• [MATERIAL SHOWN]:
* begin *
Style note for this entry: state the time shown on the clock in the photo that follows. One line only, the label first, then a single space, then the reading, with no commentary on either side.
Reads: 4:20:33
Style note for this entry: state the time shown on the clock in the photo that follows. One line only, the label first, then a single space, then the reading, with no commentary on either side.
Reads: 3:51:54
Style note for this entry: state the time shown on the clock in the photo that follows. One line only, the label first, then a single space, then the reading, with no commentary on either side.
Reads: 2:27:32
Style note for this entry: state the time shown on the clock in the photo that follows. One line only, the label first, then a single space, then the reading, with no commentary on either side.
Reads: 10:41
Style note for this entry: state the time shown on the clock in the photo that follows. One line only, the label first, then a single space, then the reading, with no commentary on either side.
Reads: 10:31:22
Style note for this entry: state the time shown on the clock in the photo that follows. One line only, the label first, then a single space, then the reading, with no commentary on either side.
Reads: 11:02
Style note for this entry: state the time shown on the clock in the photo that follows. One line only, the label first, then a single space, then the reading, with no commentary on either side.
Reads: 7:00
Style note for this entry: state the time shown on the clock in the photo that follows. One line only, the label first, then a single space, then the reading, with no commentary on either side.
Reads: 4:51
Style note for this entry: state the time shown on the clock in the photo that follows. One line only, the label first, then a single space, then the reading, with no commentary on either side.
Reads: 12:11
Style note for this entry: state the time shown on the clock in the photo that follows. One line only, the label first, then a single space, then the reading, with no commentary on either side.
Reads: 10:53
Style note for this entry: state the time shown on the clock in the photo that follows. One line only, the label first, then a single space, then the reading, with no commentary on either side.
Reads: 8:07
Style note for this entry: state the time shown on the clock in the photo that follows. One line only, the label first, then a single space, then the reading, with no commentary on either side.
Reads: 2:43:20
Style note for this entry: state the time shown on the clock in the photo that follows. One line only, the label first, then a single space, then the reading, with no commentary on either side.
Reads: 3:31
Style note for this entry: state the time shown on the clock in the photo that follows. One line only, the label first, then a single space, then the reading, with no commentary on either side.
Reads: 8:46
* end *
• [CHALLENGE]:
Rewrite every one of the records above with "Style note" changed to "Formatting note" wherever it occurs, keeping everything else unchanged.

• [REPLY]:
Formatting note for this entry: state the time shown on the clock in the photo that follows. One line only, the label first, then a single space, then the reading, with no commentary on either side.
Reads: 4:20:33
Formatting note for this entry: state the time shown on the clock in the photo that follows. One line only, the label first, then a single space, then the reading, with no commentary on either side.
Reads: 3:51:54
Formatting note for this entry: state the time shown on the clock in the photo that follows. One line only, the label first, then a single space, then the reading, with no commentary on either side.
Reads: 2:27:32
Formatting note for this entry: state the time shown on the clock in the photo that follows. One line only, the label first, then a single space, then the reading, with no commentary on either side.
Reads: 10:41
Formatting note for this entry: state the time shown on the clock in the photo that follows. One line only, the label first, then a single space, then the reading, with no commentary on either side.
Reads: 10:31:22
Formatting note for this entry: state the time shown on the clock in the photo that follows. One line only, the label first, then a single space, then the reading, with no commentary on either side.
Reads: 11:02
Formatting note for this entry: state the time shown on the clock in the photo that follows. One line only, the label first, then a single space, then the reading, with no commentary on either side.
Reads: 7:00
Formatting note for this entry: state the time shown on the clock in the photo that follows. One line only, the label first, then a single space, then the reading, with no commentary on either side.
Reads: 4:51
Formatting note for this entry: state the time shown on the clock in the photo that follows. One line only, the label first, then a single space, then the reading, with no commentary on either side.
Reads: 12:11
Formatting note for this entry: state the time shown on the clock in the photo that follows. One line only, the label first, then a single space, then the reading, with no commentary on either side.
Reads: 10:53
Formatting note for this entry: state the time shown on the clock in the photo that follows. One line only, the label first, then a single space, then the reading, with no commentary on either side.
Reads: 8:07
Formatting note for this entry: state the time shown on the clock in the photo that follows. One line only, the label first, then a single space, then the reading, with no commentary on either side.
Reads: 2:43:20
Formatting note for this entry: state the time shown on the clock in the photo that follows. One line only, the label first, then a single space, then the reading, with no commentary on either side.
Reads: 3:31
Formatting note for this entry: state the time shown on the clock in the photo that follows. One line only, the label first, then a single space, then the reading, with no commentary on either side.
Reads: 8:46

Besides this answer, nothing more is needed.